I did mention in my previous post I am currently doing some research for a future project, yet another story that has been with me for some time. At least two of the characters in the novel are or have been alcoholics and I have no direct experience with alcoholism, so I really need to do my homework on this one, but it’s daunting.
Not everybody needs to research, you’ll say. My character flies on a magic shoe that speaks to him, you’ll say. I am writing high fantasy, you’ll say. Even in high fantasy, with its orcs and dragons and knights, you are going to have to do some research, except if you want to invent all your own words for all the paraphernalia attached to the genre, such as armor parts, etc, but you might be right that you won’t need as much research as somebody writing a military drama or a procedural story.
Research makes our stories more believable by providing us with the information that allows us to write “what we know”.
The dreaded sentence.
“Write what you know”.
Ursula K. Le Guin, in an article first published in 2003 in the Los Angeles Time as When to Bend, When to Break and now available on her website as On Rules of Writing, or, Riffing on Rechy gave use one of her most famous quotes:
As for “Write what you know,” I was regularly told this as a beginner. I think it’s a very good rule and have always obeyed it. I write about imaginary countries, alien societies on other planets, dragons, wizards, the Napa Valley in 22002. I know these things. I know them better than anybody else possibly could, so it’s my duty to testify about them.
Ursula K. Le Guin (2003)
And this is something any fantasy or sci-fi writer holds onto for dear life, I assure you, but even in those cases, there is still, as I said, research to be done, even if it’s minimal. The authenticity of our scenes and characters depend on it.
This research is daunting, as I said. Not the minutiae, the small bits and pieces that you can often google, such as French names for a French character, etc, but the in depth knowledge about rocket fuel and aerophysics necessary to write about your story in this made up International Space Program, that can’t be left to google. Also, and this is becoming the wisdom of our age, you can’t believe all you read on the Internet.
In any case, I didn’t start this post as a How To and I feel I am slipping into one. There are hundreds of articles addressing this way better than I possibly could. This is more to share my own ideas on the subject and what I do when researching.
My first instinct is always to check Wikipedia. I use it only as a starting point and check their references. Wikipedia, being updated by right about anyone, can be filled with random information. The original sources tend to have higher credibility.
I was able to find websites in the US with good resources for writers, such as lists that compiled the American medical association, CDC, CIA, etc. I haven’t, however, been able to find the same in the UK. I’d probably have to dedicate some more time to it, but doesn’t that defeat the purpose of the Internet. Isn’t its fast paced, information-at-the-tip-of-your-fingers the very reason why it is so successful? If I have to spend so much time looking through it, wouldn’t I be better off going to a library or a book shop?

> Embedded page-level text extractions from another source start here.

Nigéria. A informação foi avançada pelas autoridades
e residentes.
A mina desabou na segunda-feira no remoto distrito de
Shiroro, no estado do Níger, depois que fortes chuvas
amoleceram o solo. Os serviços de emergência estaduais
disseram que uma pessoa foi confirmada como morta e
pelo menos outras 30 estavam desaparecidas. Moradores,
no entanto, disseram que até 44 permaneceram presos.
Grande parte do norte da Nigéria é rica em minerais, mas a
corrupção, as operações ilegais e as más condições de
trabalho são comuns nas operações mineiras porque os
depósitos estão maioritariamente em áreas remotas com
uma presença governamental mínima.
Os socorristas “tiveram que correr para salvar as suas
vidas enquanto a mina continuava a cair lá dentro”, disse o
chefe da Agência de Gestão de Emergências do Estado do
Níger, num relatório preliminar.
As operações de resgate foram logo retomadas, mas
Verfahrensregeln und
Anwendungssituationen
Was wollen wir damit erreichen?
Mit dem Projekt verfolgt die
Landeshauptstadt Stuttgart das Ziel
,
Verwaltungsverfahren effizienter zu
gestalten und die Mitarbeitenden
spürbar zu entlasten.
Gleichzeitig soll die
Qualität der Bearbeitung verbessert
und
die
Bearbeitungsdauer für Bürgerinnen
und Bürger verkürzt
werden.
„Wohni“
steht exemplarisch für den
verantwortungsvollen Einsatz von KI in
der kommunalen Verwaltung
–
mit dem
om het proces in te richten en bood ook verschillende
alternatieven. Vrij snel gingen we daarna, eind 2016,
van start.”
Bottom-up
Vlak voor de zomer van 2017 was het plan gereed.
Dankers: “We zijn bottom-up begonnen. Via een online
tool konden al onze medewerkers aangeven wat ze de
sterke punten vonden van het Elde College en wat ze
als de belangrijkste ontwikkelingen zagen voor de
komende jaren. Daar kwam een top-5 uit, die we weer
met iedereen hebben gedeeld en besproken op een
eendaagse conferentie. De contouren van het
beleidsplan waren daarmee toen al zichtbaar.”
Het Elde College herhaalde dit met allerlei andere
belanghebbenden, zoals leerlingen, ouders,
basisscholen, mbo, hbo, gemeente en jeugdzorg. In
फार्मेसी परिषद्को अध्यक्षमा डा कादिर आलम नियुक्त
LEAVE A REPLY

So that’s what I did. Or close. I actually asked my therapist (something I shall speak about at another time) if she had any experience with alcoholics. She recommended me a book called Games Alcoholics Play by Claude Steiner, PhD. This book, by the way, is out of print, but you can still get it online.
I like books more than I like websites anyway. It comes back to the fast paced identity of it. You don’t want anything to be too long because you’ll lose the attention of your readers, so the information is always “bullet pointed” to death because we love, and I mean LOVE, a list. Top 10 [insert anything here]. I know I loved them, and I spend hours reading through them. And for entertainment purposes, that’s ok, but for research you really need more substance.
Of course, this much substance might leave me with one problem: too much information. I might find, through some research for some other project, probably the one with the talking left shoe, this amazing piece of information about the mating ritual of ostriches. I might even manage to squeezing in the above mentioned project with the help of a shoe horn and a hammer, because I find this detail fascinating. It will not help the story in any way and, eventually, as so many other writers have said before, I’ll have to murder this particular darling. So it is important to remember that no matter how much amazing information we find, not all of it will help the story be more credible.
One important step I have taken while reading the book I mentioned before is keeping a notebook and a pen with it, to write down anything that will be applicable to building this character. I am sure there will be some unnecessary details there, but once I have gathered sufficient information through this research and further enquiries I plan to do after, is to rate each parameter or piece of information. I will have a system by which, at the end, and with the help of an excel spreadsheet, I should be able to order easily from most important to absolutely useless.
It is proving a really interesting process and it provides me some escape when I am getting tired of my current project, something writing related to retreat to when I can handle my own writing anymore, but self esteem about our own writing is a subject I’ll approach another day.
In the meantime, good writing to you all!